Comparing the "price of rhinoplasty" between two facilities without checking these factors is usually comparing two different products with the same label.
Frequently asked questions
Why does the hospital not publish a price list online?
Generic price lists tend to create false expectations — a patient sees "rhinoplasty: 50 million" and is surprised when the real quote is 70–100 million for their specific case. An individualised quote is more accurate but requires in-person assessment. This is more honest than a misleading price list.
Do I need to pay a deposit at the first consultation?
A responsible facility usually does not ask for a deposit at the first consultation. The deposit follows the decision and the surgical booking. Pressure to "deposit today to lock the price" is a red flag.
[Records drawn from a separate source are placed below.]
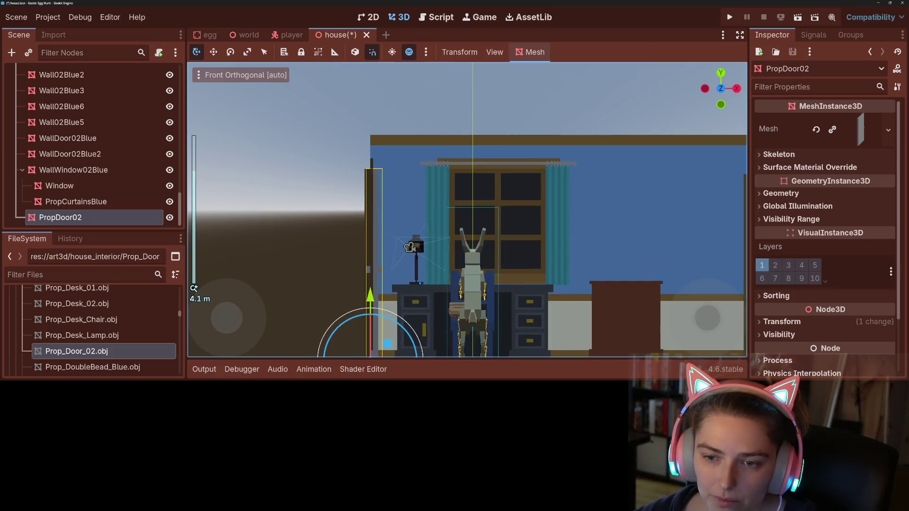
{"action": "scroll", "coordinate": [455, 213], "scroll_direction": "down", "scroll_amount": 4}
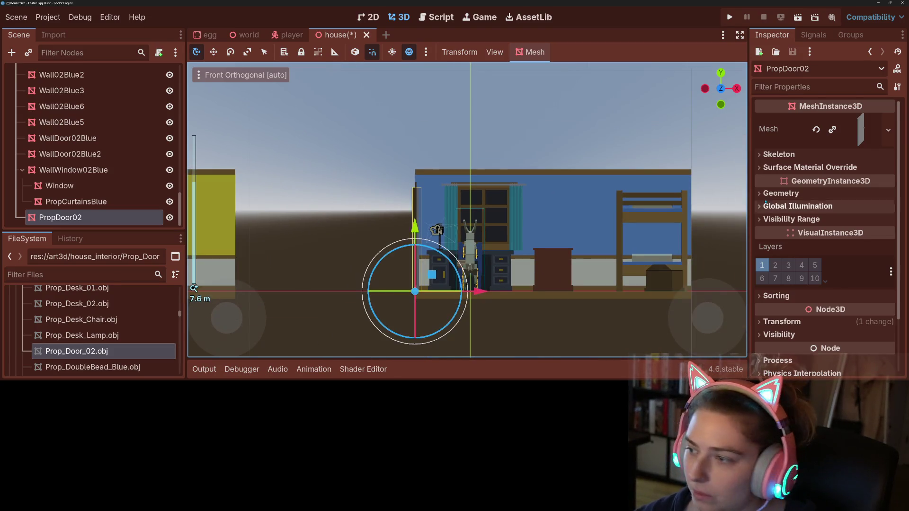
{"action": "left_click", "coordinate": [810, 167]}
Assign the forest_animals material to the door's surface material override slot 0.
{"action": "left_click", "coordinate": [874, 183]}
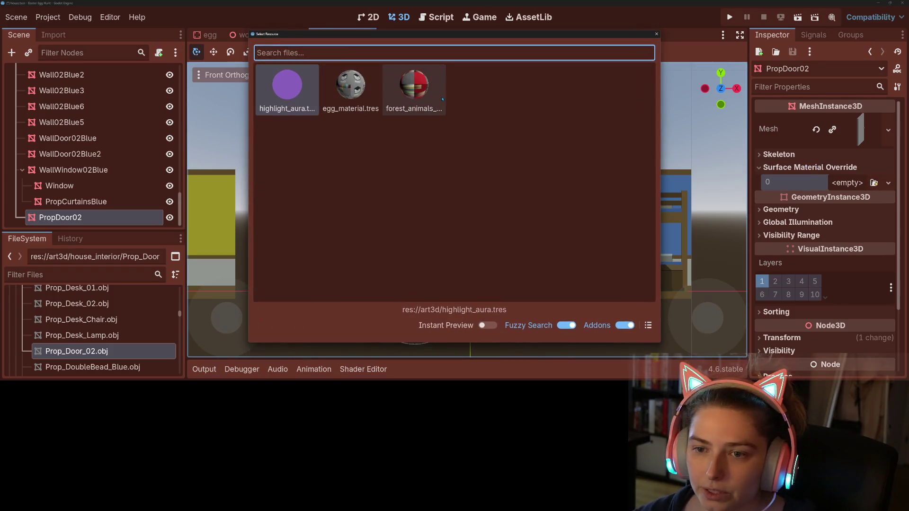
{"action": "double_click", "coordinate": [442, 99]}
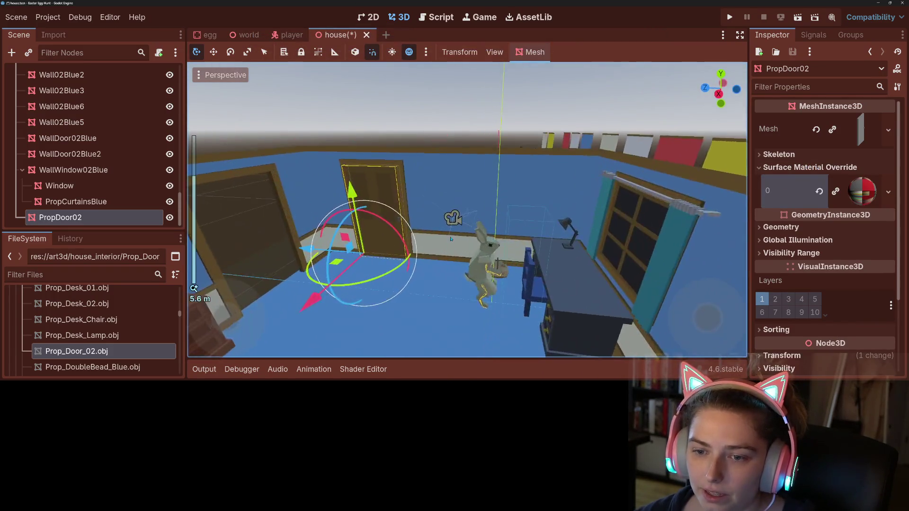
{"action": "left_click", "coordinate": [572, 186]}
Does insurance cover aesthetic surgery?
Pure cosmetic surgery is not typically covered. Surgery with a clear medical indication (cancer reconstruction, trauma reconstruction, congenital deformity, medically indicated breast reduction) may be considered. Administration can help prepare the documentation.
If I cancel before the day of surgery, will I be refunded?
It depends on the facility's cancellation policy. Most have partial-refund policies for cancellations before a deadline (for example 7 days). Last-minute cancellation usually carries a cancellation fee. The policy should be specified in the contract — read carefully before signing.
Are there hidden costs that arise later?
A transparent facility states all costs that may arise and the conditions. That said, some clinical situations (complications needing additional treatment) cannot be foreseen exactly. Any cost outside the original quote must be communicated and consented to before it arises.